## TASK PROMPT:
Reproduce the whole of the records exactly, and make sure no picture is carried into the result.

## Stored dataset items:
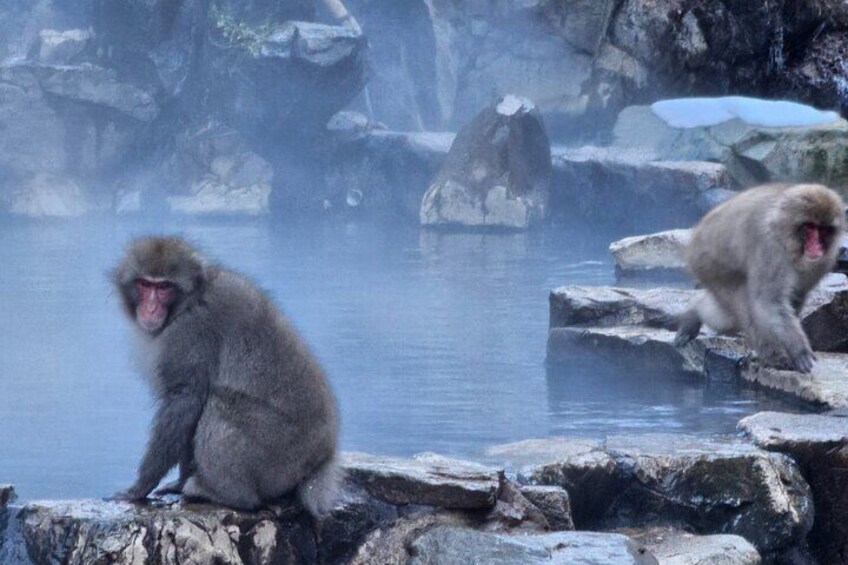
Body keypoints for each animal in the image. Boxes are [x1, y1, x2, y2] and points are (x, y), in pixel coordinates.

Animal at [672, 183, 844, 372]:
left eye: (823, 229)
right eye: (810, 227)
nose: (817, 247)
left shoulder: (824, 260)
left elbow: (796, 296)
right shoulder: (771, 249)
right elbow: (769, 302)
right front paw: (799, 350)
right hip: (709, 265)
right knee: (744, 309)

## EXERCISE RESULT:
Body keypoints for each animal in the image. Boxes are [x1, y1, x2, y2] and points are (x, y), in pixel coordinates.

Animal at [672, 183, 844, 372]:
left eye: (823, 229)
right eye: (810, 227)
nose: (817, 247)
left shoulder: (824, 260)
left elbow: (796, 296)
right shoulder: (771, 249)
right elbow: (769, 302)
right front paw: (799, 350)
right hip: (709, 265)
right knee: (744, 309)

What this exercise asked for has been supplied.